Zum Wein funktionieren frische, nicht zu schwere Begleiter am besten. Ein trockener Vermentino oder Pinot Grigio greift die salzigen Oliven auf, ohne den Rosmarin zu überdecken. Bei kräftigeren, ölkonservierten Oliven darf es auch ein leichter Rotwein wie ein junger Bardolino sein.
Bei Raumtemperatur bleibt das Brot am besten in einem Baumwolltuch oder einer Papiertüte. Für den nächsten Tag erwärme ich einzelne Stücke bei 180 °C für 5 bis 7 Minuten. Einfrieren funktioniert ebenfalls, wenn die abgekühlte Focaccia luftdicht verpackt und später direkt im Ofen aufgebacken wird.
Der kleine Kniff für besonders aromatische Stücke
Wenn du mehr Tiefe möchtest, mische einen Teil der Oliven mit einem Teelöffel Zitronenschale, etwas Knoblauch und Rosmarin, bevor du sie auf dem Teig verteilst. Diese Mischung sollte kurz ziehen, aber nicht in viel Flüssigkeit schwimmen.
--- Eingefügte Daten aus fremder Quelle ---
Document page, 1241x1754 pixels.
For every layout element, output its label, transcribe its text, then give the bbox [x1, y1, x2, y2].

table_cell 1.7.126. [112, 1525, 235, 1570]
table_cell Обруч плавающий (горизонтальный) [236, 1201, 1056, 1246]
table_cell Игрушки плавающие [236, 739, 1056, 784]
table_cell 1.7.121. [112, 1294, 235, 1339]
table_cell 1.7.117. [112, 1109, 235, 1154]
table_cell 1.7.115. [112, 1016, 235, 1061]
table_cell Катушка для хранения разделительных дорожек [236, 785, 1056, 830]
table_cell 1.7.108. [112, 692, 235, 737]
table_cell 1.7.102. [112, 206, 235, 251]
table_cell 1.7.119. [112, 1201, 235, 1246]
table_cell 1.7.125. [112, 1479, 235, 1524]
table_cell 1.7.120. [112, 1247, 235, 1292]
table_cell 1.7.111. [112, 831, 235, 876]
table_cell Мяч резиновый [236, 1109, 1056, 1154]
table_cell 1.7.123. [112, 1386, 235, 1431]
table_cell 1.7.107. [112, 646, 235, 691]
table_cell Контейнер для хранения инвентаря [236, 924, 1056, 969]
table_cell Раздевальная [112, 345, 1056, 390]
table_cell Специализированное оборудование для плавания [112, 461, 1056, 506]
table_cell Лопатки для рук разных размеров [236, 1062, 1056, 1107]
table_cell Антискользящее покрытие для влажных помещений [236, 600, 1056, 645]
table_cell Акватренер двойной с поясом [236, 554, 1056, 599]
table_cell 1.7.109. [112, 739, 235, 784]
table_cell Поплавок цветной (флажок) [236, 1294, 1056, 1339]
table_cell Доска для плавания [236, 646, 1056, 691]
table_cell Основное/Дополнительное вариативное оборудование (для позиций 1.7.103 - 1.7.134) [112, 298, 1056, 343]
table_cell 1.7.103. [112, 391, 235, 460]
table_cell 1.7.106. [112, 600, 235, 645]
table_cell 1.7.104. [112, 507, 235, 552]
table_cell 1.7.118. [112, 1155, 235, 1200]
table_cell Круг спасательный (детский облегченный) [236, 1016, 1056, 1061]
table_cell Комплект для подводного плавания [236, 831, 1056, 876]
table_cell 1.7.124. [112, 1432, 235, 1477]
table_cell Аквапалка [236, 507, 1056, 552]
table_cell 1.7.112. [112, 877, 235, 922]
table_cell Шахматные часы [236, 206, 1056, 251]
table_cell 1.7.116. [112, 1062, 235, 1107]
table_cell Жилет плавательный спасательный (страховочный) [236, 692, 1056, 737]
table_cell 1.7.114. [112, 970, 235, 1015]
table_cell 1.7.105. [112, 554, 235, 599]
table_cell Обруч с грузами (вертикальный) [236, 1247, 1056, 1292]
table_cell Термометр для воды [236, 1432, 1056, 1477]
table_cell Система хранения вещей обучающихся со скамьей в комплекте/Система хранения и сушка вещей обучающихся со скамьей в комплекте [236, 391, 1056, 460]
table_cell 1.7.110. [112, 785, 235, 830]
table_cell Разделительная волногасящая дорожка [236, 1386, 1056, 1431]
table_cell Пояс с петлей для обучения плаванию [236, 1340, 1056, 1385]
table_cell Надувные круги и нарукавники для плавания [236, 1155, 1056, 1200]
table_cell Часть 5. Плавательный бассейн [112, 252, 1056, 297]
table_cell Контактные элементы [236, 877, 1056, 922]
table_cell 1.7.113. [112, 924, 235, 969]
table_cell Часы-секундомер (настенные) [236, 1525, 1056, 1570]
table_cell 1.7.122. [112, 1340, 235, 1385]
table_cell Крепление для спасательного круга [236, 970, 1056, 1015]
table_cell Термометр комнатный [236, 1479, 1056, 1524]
So bleibt die Oberfläche aromatisch und knusprig.
Mein wichtigster Rat bleibt schlicht. Gib dem Teig Zeit, spare nicht am Olivenöl und vertraue auf die weiche Konsistenz. Dann entsteht aus wenigen Zutaten ein kräftiges italienisches Fladenbrot, das warm genauso überzeugt wie am nächsten Tag in einem belegten Sandwich.